June Hot and Dry...Drought conditions across the Gulf States contributed to a very hot June in the region. Baton Rouge recorded the third warmest June at 83.2 degrees; 0.59 inches of rainfall was the fourth driest. New Orleans averaged 83.3 degrees for fifth warmest June; 2.13 inches of monthly rain was the eighth driest June.
Wet October...Baton Rouge accumulated 12.82 inches of rain for the second wettest October on 21 rain days. Donaldsonville tallied 12.66 inches and Livingston measured 10.57 inches for the month. New Orleans at 5.97 inches recorded the sixth wettest October.
November 9-10 Hurricane Ida...This late season hurricane approached the Mississippi River delta before curving towards the Mobile Bay area and weakening to a tropical storm at landfall. Ida brought storm surges to the Louisiana and Mississippi Coast. This was the farthest west a tropical system made landfall so late in the season within the Gulf of Mexico.
December 4-5 Snow...The earliest snow event ever recorded in the area, snow amounts ranged from trace to 3 inches from Baton Rouge to central St. Tammany Parish into southwest Mississippi.

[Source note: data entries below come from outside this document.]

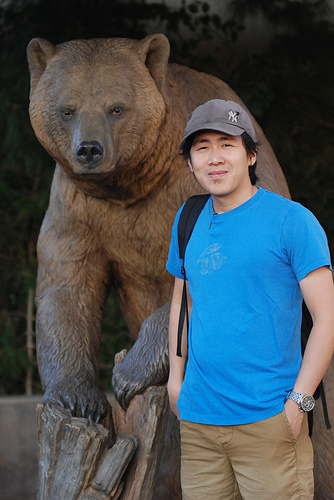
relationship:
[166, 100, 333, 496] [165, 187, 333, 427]
man wearing shirt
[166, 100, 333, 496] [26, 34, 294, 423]
man standing next to bear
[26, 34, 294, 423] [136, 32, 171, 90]
bear has right ear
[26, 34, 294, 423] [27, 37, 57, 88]
bear has left ear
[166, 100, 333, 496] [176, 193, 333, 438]
man holding backpack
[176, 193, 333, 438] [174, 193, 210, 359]
backpack has strap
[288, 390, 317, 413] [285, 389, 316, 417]
watch on right wrist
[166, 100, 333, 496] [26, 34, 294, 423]
man standing in front of bear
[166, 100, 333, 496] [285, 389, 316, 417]
man has right wrist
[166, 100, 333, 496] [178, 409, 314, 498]
man wearing pants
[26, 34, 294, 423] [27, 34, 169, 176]
bear has head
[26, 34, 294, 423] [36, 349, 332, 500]
bear has log base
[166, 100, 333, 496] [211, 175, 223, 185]
man has facial hair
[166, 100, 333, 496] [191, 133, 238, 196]
man has face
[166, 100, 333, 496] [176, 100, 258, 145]
man wearing hat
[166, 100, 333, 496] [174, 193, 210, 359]
man carrying strap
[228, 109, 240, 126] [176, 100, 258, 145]
logo on hat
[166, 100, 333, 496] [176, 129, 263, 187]
man has hair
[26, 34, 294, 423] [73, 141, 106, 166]
bear has nose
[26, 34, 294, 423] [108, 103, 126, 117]
bear has right eye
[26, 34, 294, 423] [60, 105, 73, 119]
bear has left eye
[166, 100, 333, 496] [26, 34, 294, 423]
man posing with bear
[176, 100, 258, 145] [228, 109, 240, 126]
hat has logo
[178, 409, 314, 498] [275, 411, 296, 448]
pants have pocket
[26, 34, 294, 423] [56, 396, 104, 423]
bear has claws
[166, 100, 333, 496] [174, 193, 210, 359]
man wearing strap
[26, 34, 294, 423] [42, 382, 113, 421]
bear has paw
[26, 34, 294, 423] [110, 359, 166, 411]
bear has paw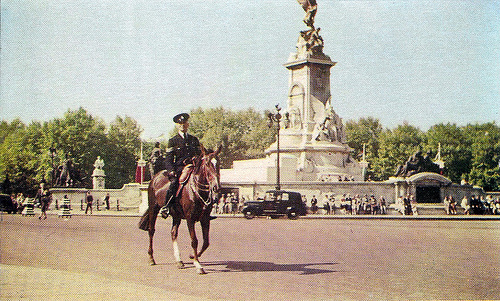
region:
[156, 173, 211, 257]
Brown and white horse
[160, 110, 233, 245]
Police officer on horse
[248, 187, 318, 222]
Black car on street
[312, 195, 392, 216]
People sitting on steps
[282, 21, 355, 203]
Statue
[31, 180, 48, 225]
Person crossing the street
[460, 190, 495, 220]
Group of people sitting together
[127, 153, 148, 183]
Red Flag in Park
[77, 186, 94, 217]
Person about to cross street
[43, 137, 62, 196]
Street Lamp in Park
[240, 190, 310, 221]
a black car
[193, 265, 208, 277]
the hoof of a horse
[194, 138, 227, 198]
the head of a horse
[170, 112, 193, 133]
the head of a man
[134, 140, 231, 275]
a horse on the road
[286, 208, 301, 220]
a black car tire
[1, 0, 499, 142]
a pale blue sky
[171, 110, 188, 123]
a black hat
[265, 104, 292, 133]
a pair of street lights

December Wettest Month on Record in New Orleans...A series of disturbances and Gulf of Mexico low pressure systems attributed to a moderate El Nino pattern produced many days of rain across the mid-gulf states. On December 18th, the New Orleans International Airport broke its all time monthly rainfall record, previously 21.18 inches of May 1995. The New Orleans area all time record, dating back to 1871, was surpassed on Christmas Eve, previously 25.11 inches measured in October 1937. Baton Rouge Regional Airport also recorded its second wettest December on record while McComb had its third wettest December.